* **DATA SHOWN**
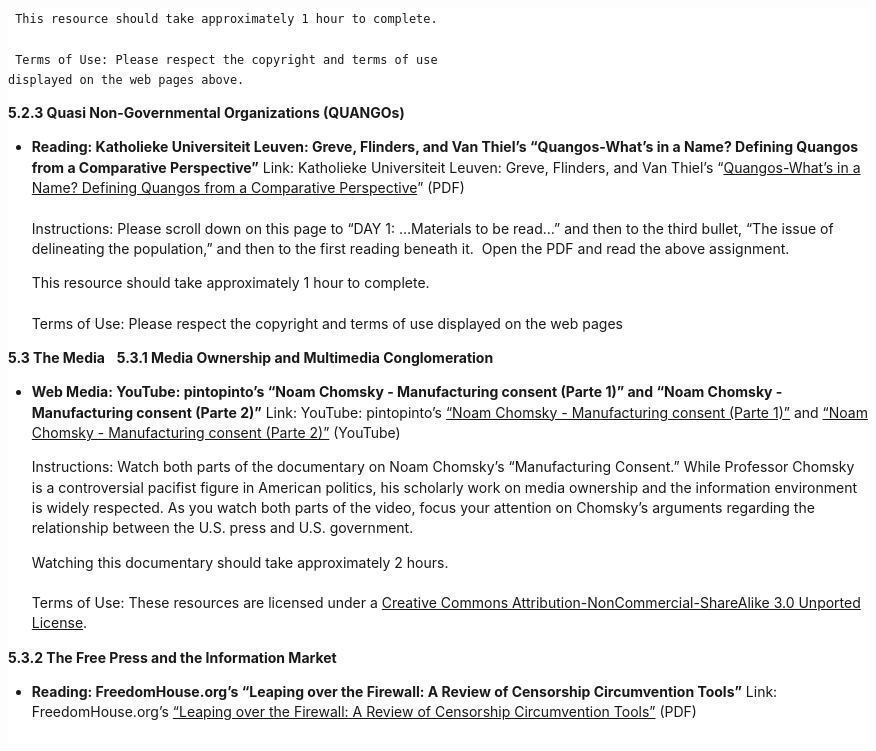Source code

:      This resource should take approximately 1 hour to complete.  
        
     Terms of Use: Please respect the copyright and terms of use
    displayed on the web pages above.

**5.2.3 Quasi Non-Governmental Organizations (QUANGOs)** <span
id="5.2.3"></span> 
-   **Reading: Katholieke Universiteit Leuven: Greve, Flinders, and Van
    Thiel’s “Quangos-What’s in a Name? Defining Quangos from a
    Comparative Perspective”**
    Link: Katholieke Universiteit Leuven: Greve, Flinders, and Van
    Thiel’s “[Quangos-What’s in a Name? Defining Quangos from a
    Comparative
    Perspective](http://soc.kuleuven.be/io/cost/act/20081014.html)” (PDF)  
         
     Instructions: Please scroll down on this page to “DAY 1: …Materials
    to be read…” and then to the third bullet, “The issue of delineating
    the population,” and then to the first reading beneath it.  Open the
    PDF and read the above assignment.  
      
     This resource should take approximately 1 hour to complete.  
        
     Terms of Use: Please respect the copyright and terms of use
    displayed on the web pages 

**5.3 The Media** <span id="5.3"></span> 
**5.3.1 Media Ownership and Multimedia Conglomeration** <span
id="5.3.1"></span> 
-   **Web Media: YouTube: pintopinto’s “Noam Chomsky - Manufacturing
    consent (Parte 1)” and “Noam Chomsky - Manufacturing consent (Parte
    2)”**
    Link: YouTube: pintopinto’s [“Noam Chomsky - Manufacturing consent
    (Parte 1)”](http://www.youtube.com/watch?v=mHoXnGNkr4w) and [“Noam
    Chomsky - Manufacturing consent (Parte
    2)”](http://www.youtube.com/watch?v=irnfvMIa5nQ&list=PLMrpXL7ZxXYXCByNeb9a9xzIfzAsFNgby) (YouTube)  
      
     Instructions: Watch both parts of the documentary on Noam Chomsky’s
    “Manufacturing Consent.” While Professor Chomsky is a controversial
    pacifist figure in American politics, his scholarly work on media
    ownership and the information environment is widely respected. As
    you watch both parts of the video, focus your attention on Chomsky’s
    arguments regarding the relationship between the U.S. press and U.S.
    government.  
      
     Watching this documentary should take approximately 2 hours.  
        
     Terms of Use: These resources are licensed under a [Creative
    Commons Attribution-NonCommercial-ShareAlike 3.0 Unported
    License](http://creativecommons.org/licenses/by-nc-sa/3.0/).

**5.3.2 The Free Press and the Information Market** <span
id="5.3.2"></span> 
-   **Reading: FreedomHouse.org’s “Leaping over the Firewall: A Review
    of Censorship Circumvention Tools”**
    Link: FreedomHouse.org’s [“Leaping over the Firewall: A Review of
    Censorship Circumvention
    Tools”](http://www.freedomhouse.org/report/special-reports/leaping-over-firewall-review-censorship-circumvention-tools) (PDF)  
        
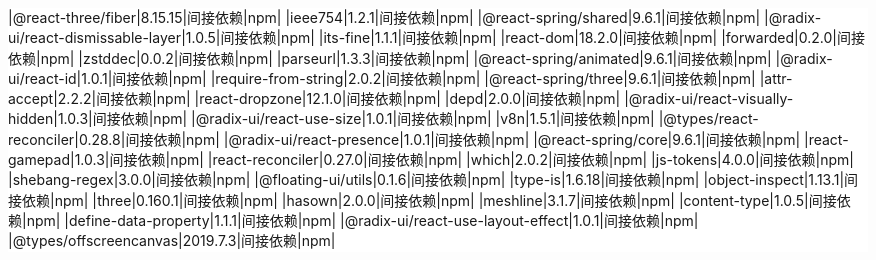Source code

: |@react-three/fiber|8.15.15|间接依赖|npm|
|ieee754|1.2.1|间接依赖|npm|
|@react-spring/shared|9.6.1|间接依赖|npm|
|@radix-ui/react-dismissable-layer|1.0.5|间接依赖|npm|
|its-fine|1.1.1|间接依赖|npm|
|react-dom|18.2.0|间接依赖|npm|
|forwarded|0.2.0|间接依赖|npm|
|zstddec|0.0.2|间接依赖|npm|
|parseurl|1.3.3|间接依赖|npm|
|@react-spring/animated|9.6.1|间接依赖|npm|
|@radix-ui/react-id|1.0.1|间接依赖|npm|
|require-from-string|2.0.2|间接依赖|npm|
|@react-spring/three|9.6.1|间接依赖|npm|
|attr-accept|2.2.2|间接依赖|npm|
|react-dropzone|12.1.0|间接依赖|npm|
|depd|2.0.0|间接依赖|npm|
|@radix-ui/react-visually-hidden|1.0.3|间接依赖|npm|
|@radix-ui/react-use-size|1.0.1|间接依赖|npm|
|v8n|1.5.1|间接依赖|npm|
|@types/react-reconciler|0.28.8|间接依赖|npm|
|@radix-ui/react-presence|1.0.1|间接依赖|npm|
|@react-spring/core|9.6.1|间接依赖|npm|
|react-gamepad|1.0.3|间接依赖|npm|
|react-reconciler|0.27.0|间接依赖|npm|
|which|2.0.2|间接依赖|npm|
|js-tokens|4.0.0|间接依赖|npm|
|shebang-regex|3.0.0|间接依赖|npm|
|@floating-ui/utils|0.1.6|间接依赖|npm|
|type-is|1.6.18|间接依赖|npm|
|object-inspect|1.13.1|间接依赖|npm|
|three|0.160.1|间接依赖|npm|
|hasown|2.0.0|间接依赖|npm|
|meshline|3.1.7|间接依赖|npm|
|content-type|1.0.5|间接依赖|npm|
|define-data-property|1.1.1|间接依赖|npm|
|@radix-ui/react-use-layout-effect|1.0.1|间接依赖|npm|
|@types/offscreencanvas|2019.7.3|间接依赖|npm|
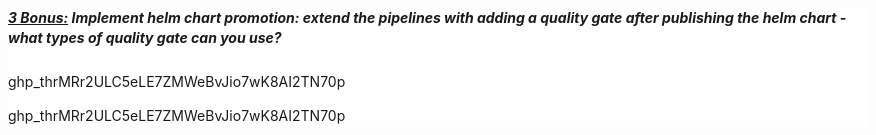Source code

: ##### <ins>3 Bonus:</ins> Implement helm chart promotion: extend the pipelines with adding a quality gate after publishing the helm chart - what types of quality gate can you use?</br>


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


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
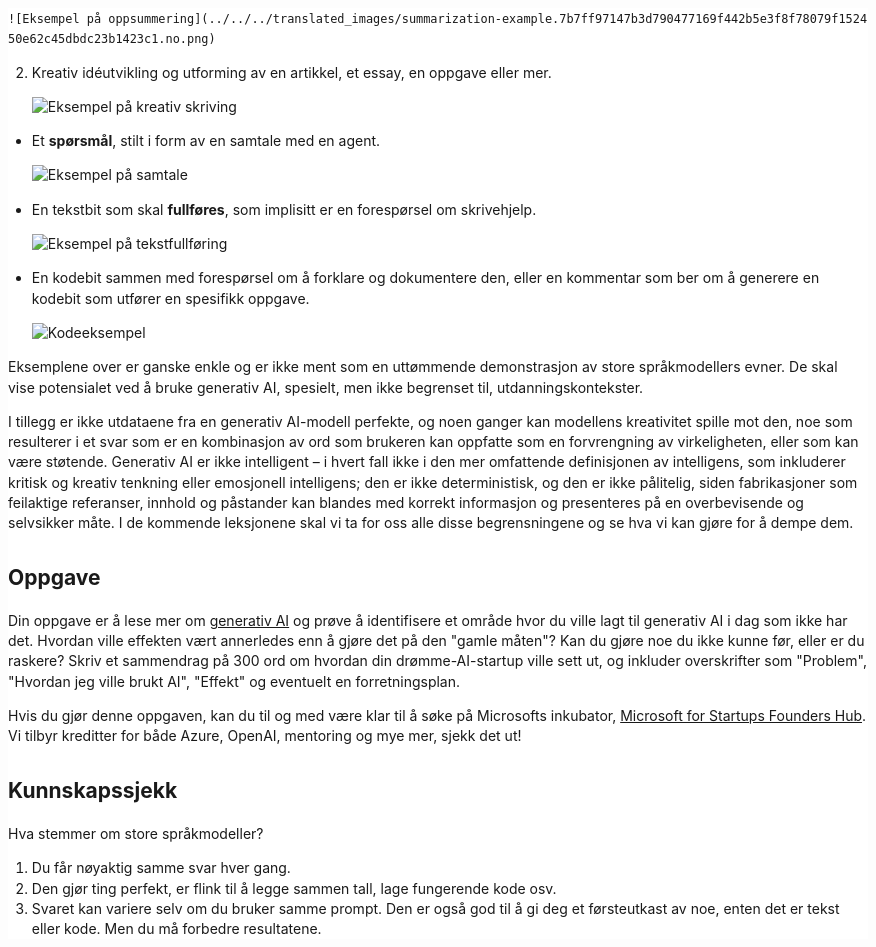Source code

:     ![Eksempel på oppsummering](../../../translated_images/summarization-example.7b7ff97147b3d790477169f442b5e3f8f78079f152450e62c45dbdc23b1423c1.no.png)
  
  2. Kreativ idéutvikling og utforming av en artikkel, et essay, en oppgave eller mer.
      
     ![Eksempel på kreativ skriving](../../../translated_images/creative-writing-example.e24a685b5a543ad1287ad8f6c963019518920e92a1cf7510f354e85b0830fbe8.no.png)

- Et **spørsmål**, stilt i form av en samtale med en agent.
  
  ![Eksempel på samtale](../../../translated_images/conversation-example.60c2afc0f595fa599f367d36ccc3909ffc15e1d5265cb33b907d3560f3d03116.no.png)

- En tekstbit som skal **fullføres**, som implisitt er en forespørsel om skrivehjelp.
  
  ![Eksempel på tekstfullføring](../../../translated_images/text-completion-example.cbb0f28403d427524f8f8c935f84d084a9765b683a6bf37f977df3adb868b0e7.no.png)

- En kodebit sammen med forespørsel om å forklare og dokumentere den, eller en kommentar som ber om å generere en kodebit som utfører en spesifikk oppgave.
  
  ![Kodeeksempel](../../../translated_images/coding-example.50ebabe8a6afff20267c91f18aab1957ddd9561ee2988b2362b7365aa6796935.no.png)

Eksemplene over er ganske enkle og er ikke ment som en uttømmende demonstrasjon av store språkmodellers evner. De skal vise potensialet ved å bruke generativ AI, spesielt, men ikke begrenset til, utdanningskontekster.

I tillegg er ikke utdataene fra en generativ AI-modell perfekte, og noen ganger kan modellens kreativitet spille mot den, noe som resulterer i et svar som er en kombinasjon av ord som brukeren kan oppfatte som en forvrengning av virkeligheten, eller som kan være støtende. Generativ AI er ikke intelligent – i hvert fall ikke i den mer omfattende definisjonen av intelligens, som inkluderer kritisk og kreativ tenkning eller emosjonell intelligens; den er ikke deterministisk, og den er ikke pålitelig, siden fabrikasjoner som feilaktige referanser, innhold og påstander kan blandes med korrekt informasjon og presenteres på en overbevisende og selvsikker måte. I de kommende leksjonene skal vi ta for oss alle disse begrensningene og se hva vi kan gjøre for å dempe dem.

## Oppgave

Din oppgave er å lese mer om [generativ AI](https://en.wikipedia.org/wiki/Generative_artificial_intelligence?WT.mc_id=academic-105485-koreyst) og prøve å identifisere et område hvor du ville lagt til generativ AI i dag som ikke har det. Hvordan ville effekten vært annerledes enn å gjøre det på den "gamle måten"? Kan du gjøre noe du ikke kunne før, eller er du raskere? Skriv et sammendrag på 300 ord om hvordan din drømme-AI-startup ville sett ut, og inkluder overskrifter som "Problem", "Hvordan jeg ville brukt AI", "Effekt" og eventuelt en forretningsplan.

Hvis du gjør denne oppgaven, kan du til og med være klar til å søke på Microsofts inkubator, [Microsoft for Startups Founders Hub](https://www.microsoft.com/startups?WT.mc_id=academic-105485-koreyst). Vi tilbyr kreditter for både Azure, OpenAI, mentoring og mye mer, sjekk det ut!

## Kunnskapssjekk

Hva stemmer om store språkmodeller?

1. Du får nøyaktig samme svar hver gang.  
1. Den gjør ting perfekt, er flink til å legge sammen tall, lage fungerende kode osv.  
1. Svaret kan variere selv om du bruker samme prompt. Den er også god til å gi deg et førsteutkast av noe, enten det er tekst eller kode. Men du må forbedre resultatene.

* **ASSIGNED TASK**
Every line above that holds the string "store" should be copied out.

* **TASK RESULT**
Eksemplene over er ganske enkle og er ikke ment som en uttømmende demonstrasjon av store språkmodellers evner. De skal vise potensialet ved å bruke generativ AI, spesielt, men ikke begrenset til, utdanningskontekster.
Hva stemmer om store språkmodeller?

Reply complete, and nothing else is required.